INDEPENDENT. Oh boy, when my stepmom wants me
out of my father's house when I was 17. It was a decision that's very hard to choose
but I was able to stand to it. Being independent was such a fulfilling
experience except that it's harder when I got sick. I had to crawl to the
kitchen to cook my own food and had to call a friend or a relative to buy me
some medicine. It's when I wished someone was there to take care of me such as
a parent. It's the time of my life that I pity myself.
STRONG-WILLED. Yes, it's because my heart was
hurting most of the time and probably I don't want other people to think that I
am weak. So I stay strong for myself and for my dreams. This never happened to
me overnight but it takes a lot of time and courage to wake up each day and be
thankful for my opportunities such as my scholarships, good friends and other
people that made me realize my worth as a person.
SPONTANEOUS. While others are afraid of the
future or what will happen to them. I am not afraid of whatever life has to
offer. Maybe I'd just say "bring it own!"
STREET SMART. This does not only mean that I know
every corner of every places but it just means, I can be comfortable or can be
a cameo at any places at a given time. I am not afraid to explore.
OPEN MINDED. I am open to any thoughts, people and
things around me. I don't want to limit myself because I live my life in a
diverse environment. So I keep an open mind to anything that goes my way.
Except that if it's not my thing, you cannot force me to side on you. I will
only respect your choices.
THOUGHTFUL. It doesn't mean, I have to give gifts
all the time though, I give gifts to those who are close to me. Yes, I always
wanted to remember birthdays and other events. Growing up with only few people
usually remembered my birthday and seldom to have a celebration. So I always
wanted to remember birthdays to be able to make up for myself.
PAYING IT FORWARD. I always feel the responsibility of
giving something to other people like for example my time or my knowledge.
Whatever the things that I am capable of giving or the form of help that I can give,
I do make sure I can.
LOVE TO ONESELF. One thing that a survivor like me
discovered from the torments of my broken self was to be able to love myself.
It took me awhile to realize that loving oneself is one of the keys to have a
better meaning of life and not blaming it on other people. I remembered what my
foster father and scholarship benefactor, Dr. Kenneth Erik Kennerhoff told me
during one of my personal talk session with him in his office. "No one can
ever love yourself like you do. If you blame your unhappy life with your
parents, chances are you're doomed. They only have few years left in their
lifetime and you have a long way to go." So slowly after that realization, day
by day I am embracing in loving myself above all my own interests, my love for
others and the full universe.
So if you come across with some people from a broken family.
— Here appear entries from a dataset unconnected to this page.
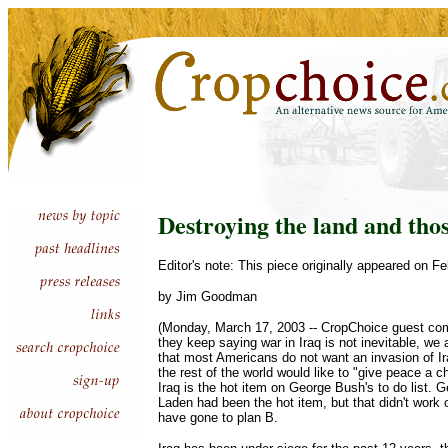
Destroying the land and tho
Editor's note: This piece originally appeared on Fe
by Jim Goodman
(Monday, March 17, 2003 -- CropChoice guest com
they keep saying war in Iraq is not inevitable, we 
that most Americans do not want an invasion of I
the rest of the world would like to "give peace a c
Iraq is the hot item on George Bush's to do list.
Laden had been the hot item, but that didn't work 
have gone to plan B.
Take it easy with them. They may be struggling with their own personal battles
but it doesn't mean that they aren't strong enough to handle it. Just be there
all the way for them so that they won't lose hope and always remind yourself to
be kind.
Yes, to those who are reading this post now and currently in my
past situation. Just hold on out there. Believe in yourself that you will be
able to overcome all that you have been right now. You are not alone in this
experience and trust that somehow your battle will end just like anyone else.
Be patient and have the courage to keep the best version of being you.